Y lo son, pero tal vez menos de lo que uno podría imaginarse; evidentemente muy trabajada en lo literario por su coautor, el periodista James Fox, esta autobiografía comienza contando una de las mil y una anécdotas semidelictivas del Richards rockero y famoso, pero rápidamente se vuelve el detallado relato del crecimiento de un niño inglés de la posguerra, y su descubrimiento de la música. Esta parte —familiar y afable— se extiende más de lo que se podría imaginar por parte del hombre con el anillo de la calavera y, en realidad, es una introducción más fiel que el prólogo al tono general del libro.
Richards parece interesado, más que en hablar de orgías, desmesuras y demás depravaciones de la vida de una superestrella rockera, en narrar su amor por la música negra, la guitarra, sus amigos y sus mujeres. A diferencia de la casi ilegible y plomiza autobiografía de Bill Wyman —y su contabilidad de conquistas sexuales— o de lo que uno puede sospechar que sería —o será— la de Mick Jagger, cuando se decida a terminarla o publicarla, Richards se muestra como un hombre bastante reservado, poco mujeriego y que prefiere contar su llegada a la afinación en sol que en enumerar a las modelos con las que se acostó o no. Hay siempre una intención clara de dejar en claro su expertice callejera y, habiendo sido un destacado adicto durante décadas, las drogas colorean muchos de los períodos de su vida, confirmando o desmitificando mitos sobre su monumental consumo, pero sin caer en la jactancia —o la autoconmiseración— con respecto a otros famosos como Steven Tyler, Nikki Sixx, Slash y otros notables del reviente. Sí, por supuesto hay historias de drogas en Vida —al fin y al cabo es la vida de Keith Richards—, pero el libro es, sobre todo, acerca de su cualidad de rolling stone, no de adicto a la heroína, y este no es un camino mucho menos turbulento.
Si es legendaria lo disfuncional que era la relación entre los integrantes de The Ramones o Pink Floyd, la lectura de Vida puede hacer pensar que esas bandas no estaban tan mal. Es decir, no es tanto que Richards narre grandes batallas campales entre los Stones, sino que es notoria su falta de amistad o cariño hacia sus compañeros, con la posible excepción de Charlie Watts. Esta frialdad se hace mucho más sensible porque el guitarrista es muy afectuoso hacia sus amigos —como Gram Parsons, Bobby Keys o Steve Jordan— y les dedica largos y sentidos párrafos, pero los Stones parecen compañeros de trabajo a tolerar o examantes con las que se ha extinguido el fuego. Brian Jones es presentado como una persona desagradable, soberbia y sin mucho talento, Bill Wyman como un simplón y alguien muy limitado en lo intelectual, Mick Taylor un buen guitarrista sin mayor interés humano; incluso a su supuesto compinche Ron Wood le dedica más palabras de irritación que de aprecio. Pero el que tiene un tratamiento preferencial y distintivo, aunque no necesariamente más cariñoso, es, como es fácil imaginarse, Mick Jagger.

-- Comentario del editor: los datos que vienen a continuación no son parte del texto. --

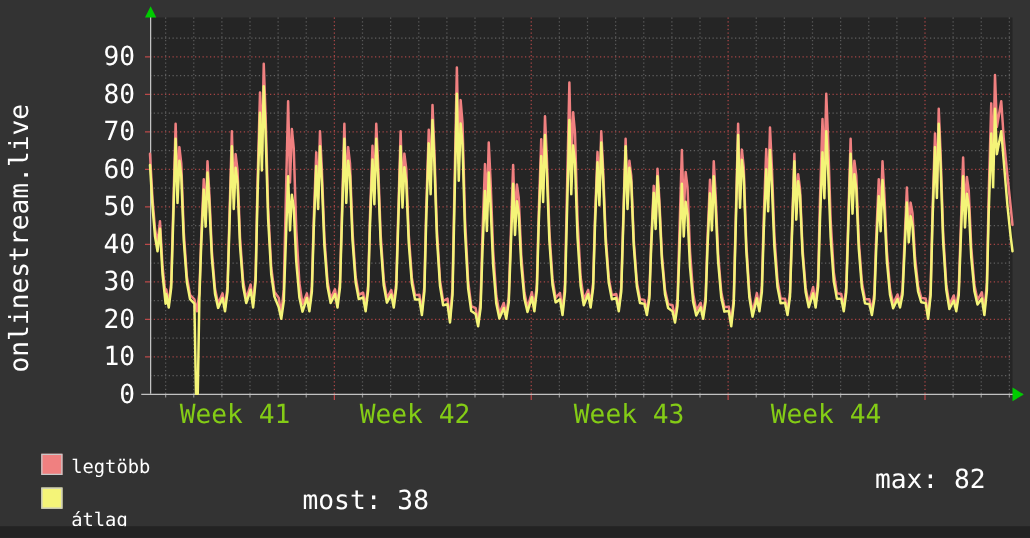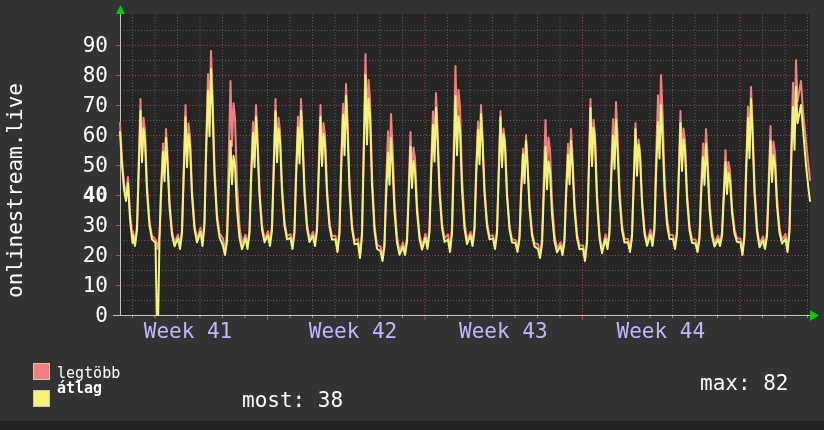"40" div.ytick { font-weight: bold -> none }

En las primeras reseñas de Vida, los medios se dedicaron a resaltar la escandalosa revelación que Richards hacía en el libro acerca de las exiguas dimensiones del pene de Jagger. Una tontería, ya que la alusión en cuestión es muy pequeña (sin pretender hacer un chiste al respecto), y es más bien un gruñido malhumorado con relación a un breve —y conocido— affaire que el cantante mantuvo con Anita Pallemberg —entonces la pareja de Richards—, durante el rodaje de la película Performance (Donald Campbell y Nicolas Roeg, 1970), y el que se haya destacado esto es solamente una prueba del pobre nivel del periodismo cultural actual. Pero, en cambio, Richards no se guarda nada a la hora de criticar a su media naranja artística en cuestiones de mucha mayor importancia, presentándolo como alguien fatuo, inseguro, dependiente de la moda, egoísta, envidioso, desleal y muchas veces ridículo, sin encontrarle al parecer ninguna cualidad humana salvo la de su talento musical. Mucho más sorprendente y significativo que un chiste al pasar sobre el tamaño de su miembro viril puede ser el hecho de que Richards confiesa ni siquiera haber compartido un camerino con Jagger —y estamos hablando de una banda que periódicamente hace gigantescas giras mundiales— en más de dos décadas, y no tener el más mínimo contacto humano con él, salvo a la hora de planificar una gira o componer un disco.
Dedicándole una atención casi obsesiva, en lugar del ninguneo general al que somete a los demás Stones, Richards parece por momentos un amante decepcionado o, más exactamente, un amigo decepcionado, que no le perdona a Jagger el haberse alejado de la mágica relación creativa que los llevó a generar algunos de los discos más brillantes de la historia del rock y a ser considerados la mayor banda que haya existido.
Esta amargura termina dando un poco la nota de un libro que de otra forma es más bien alegre, gracioso y algo maligno, y provocando la extraña sensación de que, a pesar de haber llegado a la cima de las cimas, Richards sigue sin desprenderse de su famosa insatisfacción.